> What you will do:
1. Answer these from the metal detector passage:
(a) What is the cause when the detector beeps even though the coil isn't moving?
(b) What two approaches to dealing with EMI does the passage give?
(c) What example of eliminating the source is given?
2. Write out the part of the metal detector passage that begins at the words "-increase iron bias." and stops after "with legitimate signals.".
3. Continue the metal detector passage from its last line.

> Passage:

· · · · ·

If it only beeped a lot when you moved it, and there are no highly unusual ground mineral issues or ground balance settings, then maybe you're just used to fairly clean hunting spots. Welcome to the world of trashy park dirt! I often hunt areas and entire yards where I hear a dozen beeps with every swing.
If it was beeping even when you weren't moving the coil, then that's electro-magnetic interference.
After you noise cancel, there are two different approaches to dealing with EMI. 1. Cover up the effects of it. 2. Eliminate it. The solution is usually a combination of these things depending on the property and hunting goals.
This is about the Equinox, but some general ideas are universal.
Silence the effects of EMI:
-Notch out most of it. This is OK if it's mostly very low or very high (as mentioned by oaktree)
-increase iron bias. More quick high tones get reported as iron (as mentioned by oaktree)
-Reduce recovery speed. Fewer quick hits get reported.
In all cases above, THE DETECTOR STILL "HEARS" THE EMI AND HAS TO PROCESS IT. All you've done is apply a few tricks so YOU don't hear it. Processing power is still being dedicated to the EMI and it's competing with legitimate signals.
Reduce EMI: The goal is to unburden the machine from processing EMI in the first place.
-Move away from the source (obvious)
-Try a different day or time of day
-Eliminate the source (Turn off the invisible fence!)

· · · · ·

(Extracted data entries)
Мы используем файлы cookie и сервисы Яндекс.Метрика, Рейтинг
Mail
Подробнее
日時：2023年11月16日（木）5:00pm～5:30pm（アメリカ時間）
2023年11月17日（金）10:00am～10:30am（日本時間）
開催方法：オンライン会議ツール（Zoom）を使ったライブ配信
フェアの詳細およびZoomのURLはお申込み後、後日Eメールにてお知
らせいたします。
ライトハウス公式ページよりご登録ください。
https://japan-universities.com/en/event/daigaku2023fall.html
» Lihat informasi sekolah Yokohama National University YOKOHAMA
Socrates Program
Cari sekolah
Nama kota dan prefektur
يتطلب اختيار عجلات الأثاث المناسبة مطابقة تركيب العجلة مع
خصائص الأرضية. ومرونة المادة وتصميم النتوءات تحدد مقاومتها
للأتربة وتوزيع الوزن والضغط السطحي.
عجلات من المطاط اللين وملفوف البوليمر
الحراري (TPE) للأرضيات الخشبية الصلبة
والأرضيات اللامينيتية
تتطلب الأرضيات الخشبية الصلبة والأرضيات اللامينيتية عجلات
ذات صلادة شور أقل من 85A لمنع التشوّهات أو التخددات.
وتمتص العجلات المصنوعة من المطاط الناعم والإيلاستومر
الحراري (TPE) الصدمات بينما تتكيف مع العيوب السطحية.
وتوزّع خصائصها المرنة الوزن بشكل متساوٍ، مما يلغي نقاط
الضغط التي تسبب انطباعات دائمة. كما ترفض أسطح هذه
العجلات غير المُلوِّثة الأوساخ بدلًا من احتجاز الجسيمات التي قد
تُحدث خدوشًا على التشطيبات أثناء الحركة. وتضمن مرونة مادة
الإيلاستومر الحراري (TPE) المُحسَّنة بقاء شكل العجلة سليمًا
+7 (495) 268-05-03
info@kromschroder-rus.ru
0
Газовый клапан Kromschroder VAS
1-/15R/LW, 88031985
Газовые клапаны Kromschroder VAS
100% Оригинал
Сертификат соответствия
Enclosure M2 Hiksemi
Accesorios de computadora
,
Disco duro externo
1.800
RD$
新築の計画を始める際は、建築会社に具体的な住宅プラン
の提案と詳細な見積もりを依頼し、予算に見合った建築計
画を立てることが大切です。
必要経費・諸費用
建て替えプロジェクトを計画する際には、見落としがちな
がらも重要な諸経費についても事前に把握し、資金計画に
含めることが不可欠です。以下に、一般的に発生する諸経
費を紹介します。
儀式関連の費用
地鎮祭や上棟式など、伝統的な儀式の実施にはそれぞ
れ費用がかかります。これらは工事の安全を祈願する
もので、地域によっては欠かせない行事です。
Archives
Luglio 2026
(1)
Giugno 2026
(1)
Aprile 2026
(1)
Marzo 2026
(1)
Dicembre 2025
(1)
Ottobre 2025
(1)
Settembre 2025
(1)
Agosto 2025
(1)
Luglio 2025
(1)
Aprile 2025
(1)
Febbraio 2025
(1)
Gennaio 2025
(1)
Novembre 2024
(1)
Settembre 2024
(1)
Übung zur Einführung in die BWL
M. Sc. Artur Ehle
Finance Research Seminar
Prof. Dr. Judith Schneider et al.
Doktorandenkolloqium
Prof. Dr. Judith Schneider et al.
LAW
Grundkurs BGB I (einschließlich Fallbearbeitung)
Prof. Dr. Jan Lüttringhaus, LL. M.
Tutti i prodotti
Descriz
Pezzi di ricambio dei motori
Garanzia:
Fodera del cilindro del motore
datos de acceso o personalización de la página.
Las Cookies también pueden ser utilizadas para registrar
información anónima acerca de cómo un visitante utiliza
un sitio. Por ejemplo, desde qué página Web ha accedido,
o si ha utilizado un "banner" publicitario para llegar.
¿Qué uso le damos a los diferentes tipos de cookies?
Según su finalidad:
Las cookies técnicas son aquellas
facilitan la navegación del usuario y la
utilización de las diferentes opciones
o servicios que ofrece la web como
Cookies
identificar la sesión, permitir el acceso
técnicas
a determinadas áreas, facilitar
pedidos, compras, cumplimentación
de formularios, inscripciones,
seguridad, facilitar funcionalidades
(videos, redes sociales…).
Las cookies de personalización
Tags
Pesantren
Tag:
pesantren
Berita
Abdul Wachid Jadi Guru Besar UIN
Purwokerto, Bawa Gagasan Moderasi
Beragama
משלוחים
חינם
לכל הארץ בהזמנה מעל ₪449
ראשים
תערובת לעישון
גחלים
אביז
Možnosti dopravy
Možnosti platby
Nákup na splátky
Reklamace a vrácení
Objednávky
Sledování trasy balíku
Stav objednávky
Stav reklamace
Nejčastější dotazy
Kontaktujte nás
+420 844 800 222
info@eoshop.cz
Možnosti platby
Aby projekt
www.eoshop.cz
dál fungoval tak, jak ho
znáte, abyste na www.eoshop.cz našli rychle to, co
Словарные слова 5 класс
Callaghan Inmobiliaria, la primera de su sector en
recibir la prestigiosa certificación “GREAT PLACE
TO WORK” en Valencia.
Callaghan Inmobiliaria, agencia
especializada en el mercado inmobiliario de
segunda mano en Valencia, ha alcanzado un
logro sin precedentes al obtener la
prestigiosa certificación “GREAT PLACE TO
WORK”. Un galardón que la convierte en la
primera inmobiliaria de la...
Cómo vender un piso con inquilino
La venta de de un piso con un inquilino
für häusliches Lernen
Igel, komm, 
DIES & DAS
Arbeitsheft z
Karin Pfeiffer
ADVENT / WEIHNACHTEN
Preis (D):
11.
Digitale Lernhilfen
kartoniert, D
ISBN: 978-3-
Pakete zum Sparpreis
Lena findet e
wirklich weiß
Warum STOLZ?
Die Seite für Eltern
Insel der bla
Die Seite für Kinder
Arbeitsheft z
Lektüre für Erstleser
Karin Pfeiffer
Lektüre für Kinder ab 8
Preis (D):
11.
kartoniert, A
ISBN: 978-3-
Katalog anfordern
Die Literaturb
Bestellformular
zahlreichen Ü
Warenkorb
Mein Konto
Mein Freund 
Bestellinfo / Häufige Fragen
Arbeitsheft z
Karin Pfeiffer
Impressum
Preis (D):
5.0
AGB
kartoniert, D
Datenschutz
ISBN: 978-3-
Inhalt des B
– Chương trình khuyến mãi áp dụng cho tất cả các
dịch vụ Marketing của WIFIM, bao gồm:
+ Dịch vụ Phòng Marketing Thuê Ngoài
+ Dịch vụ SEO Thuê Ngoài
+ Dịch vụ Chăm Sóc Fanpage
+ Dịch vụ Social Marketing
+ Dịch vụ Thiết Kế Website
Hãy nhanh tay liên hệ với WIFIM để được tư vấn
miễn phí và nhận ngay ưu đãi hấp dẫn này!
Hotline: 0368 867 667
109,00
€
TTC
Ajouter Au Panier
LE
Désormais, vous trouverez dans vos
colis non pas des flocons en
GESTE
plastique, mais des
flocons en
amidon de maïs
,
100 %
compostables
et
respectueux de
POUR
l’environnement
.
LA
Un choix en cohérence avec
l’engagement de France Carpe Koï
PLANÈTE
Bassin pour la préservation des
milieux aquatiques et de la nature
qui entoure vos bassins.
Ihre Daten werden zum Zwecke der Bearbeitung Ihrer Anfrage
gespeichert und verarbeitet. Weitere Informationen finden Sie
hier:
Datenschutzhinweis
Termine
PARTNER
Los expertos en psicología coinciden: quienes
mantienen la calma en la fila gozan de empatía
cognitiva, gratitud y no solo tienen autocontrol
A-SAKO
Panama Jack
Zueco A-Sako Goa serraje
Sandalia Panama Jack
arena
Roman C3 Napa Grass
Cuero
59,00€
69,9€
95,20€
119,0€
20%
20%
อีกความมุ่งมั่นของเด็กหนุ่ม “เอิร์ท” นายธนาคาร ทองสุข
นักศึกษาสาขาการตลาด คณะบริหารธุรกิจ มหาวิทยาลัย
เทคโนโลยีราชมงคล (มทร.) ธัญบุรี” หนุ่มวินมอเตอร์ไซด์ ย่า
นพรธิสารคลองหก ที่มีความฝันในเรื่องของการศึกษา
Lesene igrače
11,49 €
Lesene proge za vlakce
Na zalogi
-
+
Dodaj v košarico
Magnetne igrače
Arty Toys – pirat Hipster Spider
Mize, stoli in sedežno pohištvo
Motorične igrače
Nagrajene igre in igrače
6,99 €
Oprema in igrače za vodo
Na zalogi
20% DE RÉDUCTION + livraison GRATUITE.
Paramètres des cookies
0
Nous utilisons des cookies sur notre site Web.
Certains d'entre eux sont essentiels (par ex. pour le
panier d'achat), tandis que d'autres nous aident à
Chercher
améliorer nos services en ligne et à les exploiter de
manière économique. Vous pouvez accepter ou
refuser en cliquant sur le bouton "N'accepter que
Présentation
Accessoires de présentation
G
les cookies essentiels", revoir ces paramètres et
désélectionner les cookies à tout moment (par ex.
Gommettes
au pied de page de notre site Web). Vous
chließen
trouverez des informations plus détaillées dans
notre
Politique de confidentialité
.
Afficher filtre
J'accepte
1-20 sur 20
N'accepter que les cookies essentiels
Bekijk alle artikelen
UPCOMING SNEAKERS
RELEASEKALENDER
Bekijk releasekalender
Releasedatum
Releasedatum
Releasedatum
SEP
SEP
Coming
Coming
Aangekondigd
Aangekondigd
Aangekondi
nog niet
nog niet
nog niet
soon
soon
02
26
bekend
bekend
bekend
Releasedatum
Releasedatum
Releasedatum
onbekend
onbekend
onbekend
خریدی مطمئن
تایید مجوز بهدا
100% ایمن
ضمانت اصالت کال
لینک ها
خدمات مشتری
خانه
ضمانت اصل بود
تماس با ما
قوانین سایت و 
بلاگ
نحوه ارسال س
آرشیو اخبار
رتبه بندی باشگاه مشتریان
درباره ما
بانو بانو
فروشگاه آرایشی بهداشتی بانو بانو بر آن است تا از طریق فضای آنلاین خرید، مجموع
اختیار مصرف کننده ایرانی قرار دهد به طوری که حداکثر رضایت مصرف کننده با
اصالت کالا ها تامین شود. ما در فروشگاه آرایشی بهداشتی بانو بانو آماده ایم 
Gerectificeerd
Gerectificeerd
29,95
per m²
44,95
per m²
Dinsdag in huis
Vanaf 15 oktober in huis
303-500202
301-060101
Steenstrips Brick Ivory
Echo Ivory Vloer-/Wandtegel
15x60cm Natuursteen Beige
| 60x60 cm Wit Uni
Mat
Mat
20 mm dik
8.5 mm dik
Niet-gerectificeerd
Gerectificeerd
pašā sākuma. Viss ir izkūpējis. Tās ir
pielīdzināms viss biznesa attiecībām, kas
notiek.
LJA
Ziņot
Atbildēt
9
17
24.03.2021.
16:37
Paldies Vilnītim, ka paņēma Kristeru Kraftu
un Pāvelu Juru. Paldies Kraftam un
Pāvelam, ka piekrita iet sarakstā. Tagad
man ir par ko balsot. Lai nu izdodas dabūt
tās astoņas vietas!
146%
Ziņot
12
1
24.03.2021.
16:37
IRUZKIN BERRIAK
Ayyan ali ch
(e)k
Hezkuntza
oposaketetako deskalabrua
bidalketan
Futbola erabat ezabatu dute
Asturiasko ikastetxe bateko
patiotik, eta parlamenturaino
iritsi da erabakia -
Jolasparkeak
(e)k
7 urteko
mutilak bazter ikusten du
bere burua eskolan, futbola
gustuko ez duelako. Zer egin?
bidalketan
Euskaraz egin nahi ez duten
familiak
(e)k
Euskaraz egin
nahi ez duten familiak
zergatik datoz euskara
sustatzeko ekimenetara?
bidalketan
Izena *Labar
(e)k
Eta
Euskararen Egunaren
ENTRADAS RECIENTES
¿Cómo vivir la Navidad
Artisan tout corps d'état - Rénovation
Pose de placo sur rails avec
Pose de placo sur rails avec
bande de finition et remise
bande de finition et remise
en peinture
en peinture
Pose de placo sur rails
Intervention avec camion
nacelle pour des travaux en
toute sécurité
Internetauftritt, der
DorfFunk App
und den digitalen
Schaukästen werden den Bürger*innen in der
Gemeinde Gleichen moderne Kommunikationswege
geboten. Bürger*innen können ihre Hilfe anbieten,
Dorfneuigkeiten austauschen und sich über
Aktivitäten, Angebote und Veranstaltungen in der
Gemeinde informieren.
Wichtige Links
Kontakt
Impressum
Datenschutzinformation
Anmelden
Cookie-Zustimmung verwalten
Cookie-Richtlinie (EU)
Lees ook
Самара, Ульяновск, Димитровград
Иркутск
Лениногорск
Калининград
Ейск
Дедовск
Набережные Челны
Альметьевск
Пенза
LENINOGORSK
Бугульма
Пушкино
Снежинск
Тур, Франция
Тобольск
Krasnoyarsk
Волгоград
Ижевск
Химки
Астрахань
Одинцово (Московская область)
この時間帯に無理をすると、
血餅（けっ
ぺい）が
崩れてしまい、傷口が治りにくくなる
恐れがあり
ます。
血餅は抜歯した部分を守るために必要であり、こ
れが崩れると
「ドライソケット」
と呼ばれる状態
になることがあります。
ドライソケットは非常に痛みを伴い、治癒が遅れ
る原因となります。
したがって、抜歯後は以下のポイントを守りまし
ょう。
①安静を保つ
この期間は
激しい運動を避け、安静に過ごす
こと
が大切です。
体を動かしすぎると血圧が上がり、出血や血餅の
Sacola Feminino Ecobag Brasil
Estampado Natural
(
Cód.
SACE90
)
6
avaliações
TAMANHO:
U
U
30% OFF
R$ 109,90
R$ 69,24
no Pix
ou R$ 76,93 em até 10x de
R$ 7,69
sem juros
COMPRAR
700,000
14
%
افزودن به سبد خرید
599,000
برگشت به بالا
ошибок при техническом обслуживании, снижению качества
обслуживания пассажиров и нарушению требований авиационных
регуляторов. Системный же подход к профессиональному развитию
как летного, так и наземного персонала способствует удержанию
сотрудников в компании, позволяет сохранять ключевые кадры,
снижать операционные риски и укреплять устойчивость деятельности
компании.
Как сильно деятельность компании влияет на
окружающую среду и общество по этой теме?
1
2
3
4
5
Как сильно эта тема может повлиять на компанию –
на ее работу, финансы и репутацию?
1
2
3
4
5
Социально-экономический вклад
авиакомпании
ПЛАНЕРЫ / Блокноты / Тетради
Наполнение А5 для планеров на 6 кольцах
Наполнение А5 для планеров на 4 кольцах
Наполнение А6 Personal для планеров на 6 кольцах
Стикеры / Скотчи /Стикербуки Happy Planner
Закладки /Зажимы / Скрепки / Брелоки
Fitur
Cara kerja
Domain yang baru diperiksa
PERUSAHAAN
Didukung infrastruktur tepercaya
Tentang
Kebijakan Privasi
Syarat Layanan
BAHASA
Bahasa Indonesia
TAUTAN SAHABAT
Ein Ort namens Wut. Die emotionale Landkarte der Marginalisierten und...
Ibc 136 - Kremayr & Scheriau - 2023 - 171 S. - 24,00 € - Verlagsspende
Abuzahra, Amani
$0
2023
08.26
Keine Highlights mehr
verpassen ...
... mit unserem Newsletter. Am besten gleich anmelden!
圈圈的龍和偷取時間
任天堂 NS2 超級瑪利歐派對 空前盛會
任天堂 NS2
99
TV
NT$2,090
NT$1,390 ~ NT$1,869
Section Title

· · · · ·

> Expected results:
1.
(a) Electro-magnetic interference.
(b) Covering up its effects, and eliminating it.
(c) Turning off the invisible fence.

2.
-increase iron bias. More quick high tones get reported as iron (as mentioned by oaktree)
-Reduce recovery speed. Fewer quick hits get reported.
In all cases above, THE DETECTOR STILL "HEARS" THE EMI AND HAS TO PROCESS IT. All you've done is apply a few tricks so YOU don't hear it. Processing power is still being dedicated to the EMI and it's competing with legitimate signals.

3.
-Reduce detector sensitivity
-Try different single frequency modes
-Smaller coil size
Let's say I'm in a park and stuck in EMI. I'm on vacation, determined to hunt, and can't go anywhere else or come back. I'm fine not digging anything super deep, and I still want the benefits of multi frequency. What to do? Lower my sensitivity to the high teens, run a higher iron bias, notch out -9 to -3 where the EMI seems to be hitting the hardest. Maybe even switch to the smaller coil. If that works, it fits my hunting goals.
Or, let's say I'm in a fairly clean yard and I found some deep coins last time I hunted. The permission runs out today and the homeowners are gone and left the invisible fence turned on. I want to use the big coil and prioritize sensitivity. Going through the single frequency modes I discover that the EMI I'm hearing in multi frequency is actually contained entirely to the 5 kHz range and completely gone in all other modes. I can work with that! I'll hunt in 10 kHz--good for deep silver anyway--using the big coil and sensitivity up high. Nothing notched out so I can hear the deep iron tones along with the deep high tones.
In both solutions the priority was to think about hunting goals, and as much as possible not just cover up the EMI but rather eliminate it. Or some combination of the two.
Hopefully that gives you some options and ideas.